* _To do_
Reproduce the following records word for word, each line as it stands.

Collection entries:
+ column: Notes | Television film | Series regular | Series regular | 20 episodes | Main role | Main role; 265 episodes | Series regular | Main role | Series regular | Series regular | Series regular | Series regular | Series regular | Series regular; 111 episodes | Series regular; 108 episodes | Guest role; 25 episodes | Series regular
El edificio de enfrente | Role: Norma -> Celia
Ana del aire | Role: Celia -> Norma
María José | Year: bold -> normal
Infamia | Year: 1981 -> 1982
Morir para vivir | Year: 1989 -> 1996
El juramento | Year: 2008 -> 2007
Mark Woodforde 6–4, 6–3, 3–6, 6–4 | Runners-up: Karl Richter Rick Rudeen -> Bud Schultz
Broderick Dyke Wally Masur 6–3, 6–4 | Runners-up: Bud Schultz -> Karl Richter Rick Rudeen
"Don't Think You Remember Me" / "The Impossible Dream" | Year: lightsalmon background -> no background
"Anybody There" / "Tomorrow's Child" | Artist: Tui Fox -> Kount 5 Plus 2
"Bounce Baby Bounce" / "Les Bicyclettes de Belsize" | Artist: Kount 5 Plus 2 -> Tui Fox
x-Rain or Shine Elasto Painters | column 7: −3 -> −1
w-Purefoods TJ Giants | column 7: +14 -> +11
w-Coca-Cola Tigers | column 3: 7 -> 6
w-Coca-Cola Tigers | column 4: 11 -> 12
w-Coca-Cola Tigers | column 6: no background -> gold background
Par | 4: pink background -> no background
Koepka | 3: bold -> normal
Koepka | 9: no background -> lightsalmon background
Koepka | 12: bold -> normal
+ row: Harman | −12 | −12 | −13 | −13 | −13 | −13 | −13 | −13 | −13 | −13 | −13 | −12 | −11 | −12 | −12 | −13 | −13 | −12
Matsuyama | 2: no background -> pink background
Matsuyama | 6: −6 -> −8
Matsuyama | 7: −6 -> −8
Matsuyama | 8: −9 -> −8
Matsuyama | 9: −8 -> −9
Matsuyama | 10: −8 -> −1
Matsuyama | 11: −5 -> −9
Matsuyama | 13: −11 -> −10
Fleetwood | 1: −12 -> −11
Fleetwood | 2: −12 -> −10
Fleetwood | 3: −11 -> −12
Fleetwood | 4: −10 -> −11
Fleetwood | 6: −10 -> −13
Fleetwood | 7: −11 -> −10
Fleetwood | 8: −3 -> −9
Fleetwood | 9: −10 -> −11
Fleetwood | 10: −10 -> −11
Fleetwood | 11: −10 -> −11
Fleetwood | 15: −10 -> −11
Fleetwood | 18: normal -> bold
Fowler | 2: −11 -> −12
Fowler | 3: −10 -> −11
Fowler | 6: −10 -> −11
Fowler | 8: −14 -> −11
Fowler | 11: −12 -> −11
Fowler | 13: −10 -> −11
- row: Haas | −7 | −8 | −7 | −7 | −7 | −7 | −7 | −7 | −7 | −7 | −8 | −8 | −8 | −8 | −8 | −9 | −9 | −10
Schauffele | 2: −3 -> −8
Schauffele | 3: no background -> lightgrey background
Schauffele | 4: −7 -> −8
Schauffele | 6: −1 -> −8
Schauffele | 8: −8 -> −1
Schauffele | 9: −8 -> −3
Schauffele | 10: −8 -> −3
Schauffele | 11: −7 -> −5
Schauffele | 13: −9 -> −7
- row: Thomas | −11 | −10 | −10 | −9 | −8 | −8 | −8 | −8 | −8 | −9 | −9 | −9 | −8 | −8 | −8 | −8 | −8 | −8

* _Full answer_
+ column: Notes | Television film | Series regular | Series regular | 20 episodes | Main role | Main role; 265 episodes | Series regular | Main role | Series regular | Series regular | Series regular | Series regular | Series regular | Series regular; 111 episodes | Series regular; 108 episodes | Guest role; 25 episodes | Series regular
El edificio de enfrente | Role: Norma -> Celia
Ana del aire | Role: Celia -> Norma
María José | Year: bold -> normal
Infamia | Year: 1981 -> 1982
Morir para vivir | Year: 1989 -> 1996
El juramento | Year: 2008 -> 2007
Mark Woodforde 6–4, 6–3, 3–6, 6–4 | Runners-up: Karl Richter Rick Rudeen -> Bud Schultz
Broderick Dyke Wally Masur 6–3, 6–4 | Runners-up: Bud Schultz -> Karl Richter Rick Rudeen
"Don't Think You Remember Me" / "The Impossible Dream" | Year: lightsalmon background -> no background
"Anybody There" / "Tomorrow's Child" | Artist: Tui Fox -> Kount 5 Plus 2
"Bounce Baby Bounce" / "Les Bicyclettes de Belsize" | Artist: Kount 5 Plus 2 -> Tui Fox
x-Rain or Shine Elasto Painters | column 7: −3 -> −1
w-Purefoods TJ Giants | column 7: +14 -> +11
w-Coca-Cola Tigers | column 3: 7 -> 6
w-Coca-Cola Tigers | column 4: 11 -> 12
w-Coca-Cola Tigers | column 6: no background -> gold background
Par | 4: pink background -> no background
Koepka | 3: bold -> normal
Koepka | 9: no background -> lightsalmon background
Koepka | 12: bold -> normal
+ row: Harman | −12 | −12 | −13 | −13 | −13 | −13 | −13 | −13 | −13 | −13 | −13 | −12 | −11 | −12 | −12 | −13 | −13 | −12
Matsuyama | 2: no background -> pink background
Matsuyama | 6: −6 -> −8
Matsuyama | 7: −6 -> −8
Matsuyama | 8: −9 -> −8
Matsuyama | 9: −8 -> −9
Matsuyama | 10: −8 -> −1
Matsuyama | 11: −5 -> −9
Matsuyama | 13: −11 -> −10
Fleetwood | 1: −12 -> −11
Fleetwood | 2: −12 -> −10
Fleetwood | 3: −11 -> −12
Fleetwood | 4: −10 -> −11
Fleetwood | 6: −10 -> −13
Fleetwood | 7: −11 -> −10
Fleetwood | 8: −3 -> −9
Fleetwood | 9: −10 -> −11
Fleetwood | 10: −10 -> −11
Fleetwood | 11: −10 -> −11
Fleetwood | 15: −10 -> −11
Fleetwood | 18: normal -> bold
Fowler | 2: −11 -> −12
Fowler | 3: −10 -> −11
Fowler | 6: −10 -> −11
Fowler | 8: −14 -> −11
Fowler | 11: −12 -> −11
Fowler | 13: −10 -> −11
- row: Haas | −7 | −8 | −7 | −7 | −7 | −7 | −7 | −7 | −7 | −7 | −8 | −8 | −8 | −8 | −8 | −9 | −9 | −10
Schauffele | 2: −3 -> −8
Schauffele | 3: no background -> lightgrey background
Schauffele | 4: −7 -> −8
Schauffele | 6: −1 -> −8
Schauffele | 8: −8 -> −1
Schauffele | 9: −8 -> −3
Schauffele | 10: −8 -> −3
Schauffele | 11: −7 -> −5
Schauffele | 13: −9 -> −7
- row: Thomas | −11 | −10 | −10 | −9 | −8 | −8 | −8 | −8 | −8 | −9 | −9 | −9 | −8 | −8 | −8 | −8 | −8 | −8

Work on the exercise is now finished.